Before the results of the QIS4, the Federal Reserve Board had expressed doubts about whether the current leverage requirements would have a role to play once Basel II was fully implemented. Indeed, one governor—Governor Bies—was quoted as saying, “The leverage ratio down the road has got to disappear.”
Eliminating the current leverage-ratio requirements would greatly alter the character of the current Prompt Corrective Action (PCA) rules. The rules established in the FDIC Improvement Act of 1991 require U. S. bank capital positions to meet three tests: an overall leverage test based on the ratio of Tier 1 capital (primarily stockholder equity) to total assets and two ratios based on risk-weighted assets (the risk-based capital tests). The variation shown in Basel II risk-based capital requirements implies that if Basel II were adopted, the leverage test would become the binding constraint for many institutions. In fact, Federal Deposit Insurance Corporation (FDIC) analysis of the QIS4 survey data shows this. If the 26 bank holding companies in the survey met only their Basel II requirements, 17 of the 26 organizations would be undercapitalized based on current PCA leverage requirements for their banks. This suggests that the Basel II framework is likely to ease capital standards if the leverage ratio were abandoned.

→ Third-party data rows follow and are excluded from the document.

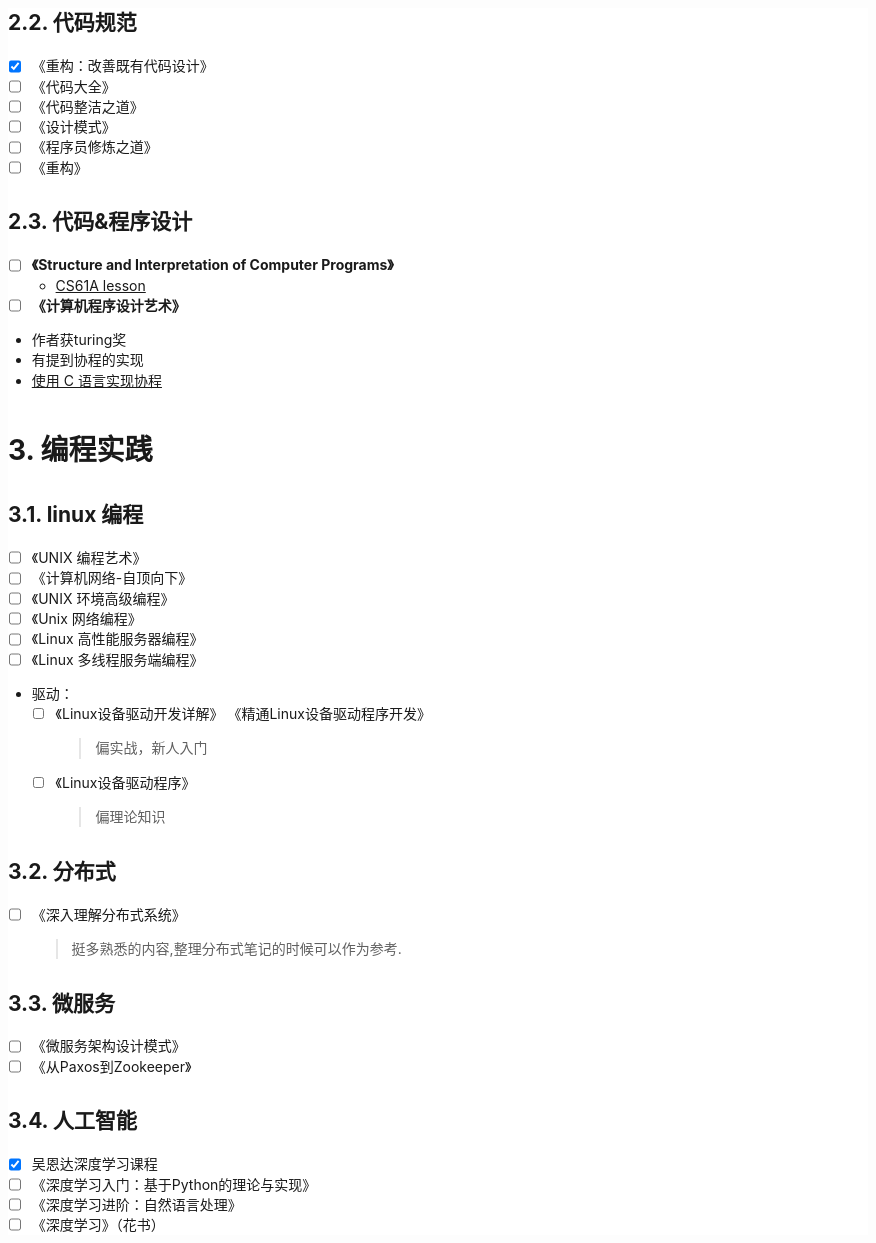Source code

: ## 2.2. 代码规范

- [x] 《重构：改善既有代码设计》
- [ ] 《代码大全》
- [ ] 《代码整洁之道》
- [ ] 《设计模式》
- [ ] 《程序员修炼之道》
- [ ] 《重构》

## 2.3. 代码&程序设计

- [ ] **《Structure and Interpretation of Computer Programs》**
  - [CS61A lesson](https://inst.eecs.berkeley.edu/~cs61a/sp12/)
- [ ]  **《计算机程序设计艺术》**
  - 作者获turing奖
  - 有提到协程的实现
  - [使用 C 语言实现协程](https://mthli.xyz/coroutines-in-c/)

# 3. 编程实践

## 3.1. linux 编程

- [ ] 《UNIX 编程艺术》
- [ ] 《计算机网络-自顶向下》
- [ ] 《UNIX 环境高级编程》
- [ ] 《Unix 网络编程》
- [ ] 《Linux 高性能服务器编程》
- [ ] 《Linux 多线程服务端编程》
- 驱动：
  - [ ] 《Linux设备驱动开发详解》 《精通Linux设备驱动程序开发》
    > 偏实战，新人入门
  - [ ] 《Linux设备驱动程序》
    > 偏理论知识

## 3.2. 分布式

- [ ] 《深入理解分布式系统》
  > 挺多熟悉的内容,整理分布式笔记的时候可以作为参考.

## 3.3. 微服务

- [ ] 《微服务架构设计模式》
- [ ] 《从Paxos到Zookeeper》

## 3.4. 人工智能

- [x] 吴恩达深度学习课程
- [ ] 《深度学习入门：基于Python的理论与实现》
- [ ] 《深度学习进阶：自然语言处理》
- [ ] 《深度学习》（花书）
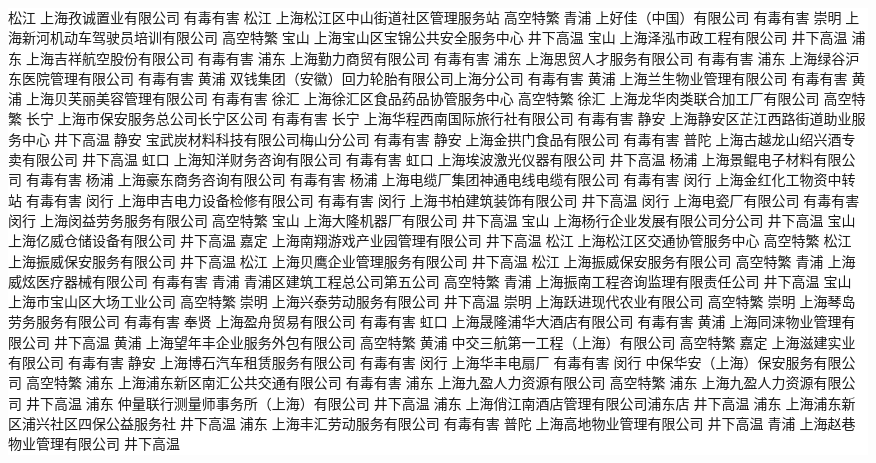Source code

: 松江	上海孜诚置业有限公司	有毒有害
松江	上海松江区中山街道社区管理服务站	高空特繁
青浦	上好佳（中国）有限公司	有毒有害
崇明	上海新河机动车驾驶员培训有限公司	高空特繁
宝山	上海宝山区宝锦公共安全服务中心	井下高温
宝山	上海泽泓市政工程有限公司	井下高温
浦东	上海吉祥航空股份有限公司	有毒有害
浦东	上海勤力商贸有限公司	有毒有害
浦东	上海思贸人才服务有限公司	有毒有害
浦东	上海绿谷沪东医院管理有限公司	有毒有害
黄浦	双钱集团（安徽）回力轮胎有限公司上海分公司	有毒有害
黄浦	上海兰生物业管理有限公司	有毒有害
黄浦	上海贝芙丽美容管理有限公司	有毒有害
徐汇	上海徐汇区食品药品协管服务中心	高空特繁
徐汇	上海龙华肉类联合加工厂有限公司	高空特繁
长宁	上海市保安服务总公司长宁区公司	有毒有害
长宁	上海华程西南国际旅行社有限公司	有毒有害
静安	上海静安区芷江西路街道助业服务中心	井下高温
静安	宝武炭材料科技有限公司梅山分公司	有毒有害
静安	上海金拱门食品有限公司	有毒有害
普陀	上海古越龙山绍兴酒专卖有限公司	井下高温
虹口	上海知洋财务咨询有限公司	有毒有害
虹口	上海埃波激光仪器有限公司	井下高温
杨浦	上海景鲲电子材料有限公司	有毒有害
杨浦	上海豪东商务咨询有限公司	有毒有害
杨浦	上海电缆厂集团神通电线电缆有限公司	有毒有害
闵行	上海金红化工物资中转站	有毒有害
闵行	上海申吉电力设备检修有限公司	有毒有害
闵行	上海书柏建筑装饰有限公司	井下高温
闵行	上海电瓷厂有限公司	有毒有害
闵行	上海闵益劳务服务有限公司	高空特繁
宝山	上海大隆机器厂有限公司	井下高温
宝山	上海杨行企业发展有限公司分公司	井下高温
宝山	上海亿威仓储设备有限公司	井下高温
嘉定	上海南翔游戏产业园管理有限公司	井下高温
松江	上海松江区交通协管服务中心	高空特繁
松江	上海振威保安服务有限公司	井下高温
松江	上海贝鹰企业管理服务有限公司	井下高温
松江	上海振威保安服务有限公司	高空特繁
青浦	上海威炫医疗器械有限公司	有毒有害
青浦	青浦区建筑工程总公司第五公司	高空特繁
青浦	上海振南工程咨询监理有限责任公司	井下高温
宝山	上海市宝山区大场工业公司	高空特繁
崇明	上海兴泰劳动服务有限公司	井下高温
崇明	上海跃进现代农业有限公司	高空特繁
崇明	上海琴岛劳务服务有限公司	有毒有害
奉贤	上海盈舟贸易有限公司	有毒有害
虹口	上海晟隆浦华大酒店有限公司	有毒有害
黄浦	上海同涞物业管理有限公司	井下高温
黄浦	上海望年丰企业服务外包有限公司	高空特繁
黄浦	中交三航第一工程（上海）有限公司	高空特繁
嘉定	上海滋建实业有限公司	有毒有害
静安	上海博石汽车租赁服务有限公司	有毒有害
闵行	上海华丰电扇厂	有毒有害
闵行	中保华安（上海）保安服务有限公司	高空特繁
浦东	上海浦东新区南汇公共交通有限公司	有毒有害
浦东	上海九盈人力资源有限公司	高空特繁
浦东	上海九盈人力资源有限公司	井下高温
浦东	仲量联行测量师事务所（上海）有限公司	井下高温
浦东	上海俏江南酒店管理有限公司浦东店	井下高温
浦东	上海浦东新区浦兴社区四保公益服务社	井下高温
浦东	上海丰汇劳动服务有限公司	有毒有害
普陀	上海高地物业管理有限公司	井下高温
青浦	上海赵巷物业管理有限公司	井下高温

Last month, during Senate hearings regarding the QIS4 and Basel II, Governor Bies joined leaders of three other regulatory agencies in endorsing the need to continue to apply the current leverage-ratio requirements. Moreover, in the joint advance notice of proposed rulemaking regarding modifications of Basel I, issued by the Office of the Comptroller of the Currency, the Board of Governors of the Federal Reserve System, the FDIC and the Office of Thrift Supervision, the agencies stated that they “are not proposing revisions to the existing leverage capital requirements.”
The Shadow Financial Regulatory Committee applauds this reaffirmation of the importance of numerical thresholds in the leverage-ratio tests and the associated PCA triggers. We believe that the PCA system and the leverage-ratio tripwires remain fundamental to assuring that authorities respond effectively to any deterioration in the health of the US banking system. Indeed, we urge the Basel Committee to adopt a Prompt Corrective Action system for internationally active banks and to encourage individual countries to enforce it.